Lynn Hershman Leeson’s Strange Culture: An introduction by Jackie Stacey

“Seduction” (1986), a photograph from a series by Ms. Hershman Leeson called “Phantom Limb.”

As part of the ‘New Sciences of Protection’ conference a screening of Lynn Hershman Leeson’s Strange Culture was arranged. Jackie Stacey, RICC, University of Manchester, introduced the film…

Lynn Hershman Leeson has been making visual investigations of the integration of the human body and the machine and of fantasy personae for 50 years now. In particular, Leeson has been fascinated by deception, artifice and the fluid boundary between secure and insecure identities. Long before the current anxieties about security and safety, Leeson explored the technologies of the self that meant that we could adopt other people’s identities or even make up fictional ones and get people to believe in them. One of her early pieces of work involved Leeson developing a persona, Roberta Breitmore. She appeared as a performance, when Leeson took up this identity as a disguise herself, wearing a blonde wig, costume and make-up; Roberta also appeared in photographs. Roberta’s existence was substantiated when she got an apartment, employment, a psychoanalyst, a driver’s license and credit cards. When Roberta put an ad in a San Francisco newspaper for a roommate/companion, it prompted dozens of responses.
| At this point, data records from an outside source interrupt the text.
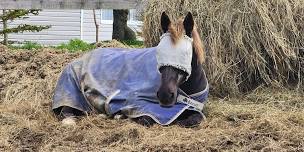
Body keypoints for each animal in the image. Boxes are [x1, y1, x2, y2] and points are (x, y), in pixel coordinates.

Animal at [52, 12, 209, 127]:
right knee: (67, 109)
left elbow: (195, 118)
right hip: (70, 89)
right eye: (160, 51)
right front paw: (122, 115)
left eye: (185, 54)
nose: (165, 95)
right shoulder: (138, 103)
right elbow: (146, 119)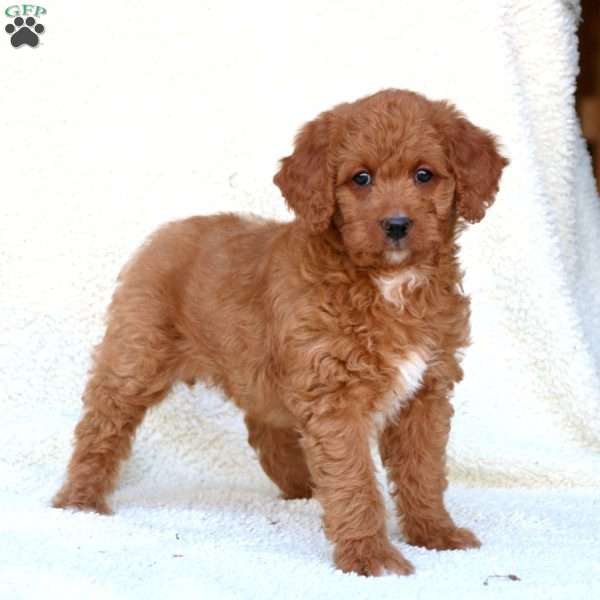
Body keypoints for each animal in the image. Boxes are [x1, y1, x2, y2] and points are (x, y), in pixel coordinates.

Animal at [53, 89, 507, 576]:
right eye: (360, 178)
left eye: (424, 175)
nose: (397, 225)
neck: (389, 285)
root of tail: (170, 230)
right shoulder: (336, 397)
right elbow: (354, 481)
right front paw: (370, 556)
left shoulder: (426, 392)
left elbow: (423, 470)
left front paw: (435, 533)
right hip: (136, 356)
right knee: (102, 425)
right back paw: (80, 501)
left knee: (266, 429)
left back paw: (303, 488)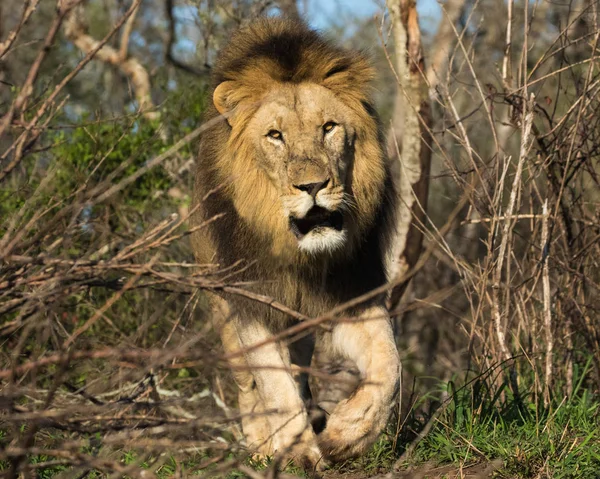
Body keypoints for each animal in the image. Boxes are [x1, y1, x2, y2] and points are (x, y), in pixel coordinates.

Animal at [190, 17, 400, 472]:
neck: (301, 257)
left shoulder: (353, 293)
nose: (313, 186)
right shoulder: (251, 299)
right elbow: (272, 383)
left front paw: (344, 435)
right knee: (247, 383)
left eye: (329, 127)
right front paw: (298, 453)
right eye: (275, 136)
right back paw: (259, 443)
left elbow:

Roberta agreed to meet each person (mostly men) three times only to avoid too much intimacy, and each of these meetings was recorded in surveillance photographs and tape recordings. More recently in Leeson’s exhibition of her work in the virtual environment Second Life, Roberta has re-appeared, and we hope that Lynn will be joining us here at the Dukes after the film screening through her Second Life avatar, Roberta, to discuss some of the ideas in Strange Culture on the director’s behalf.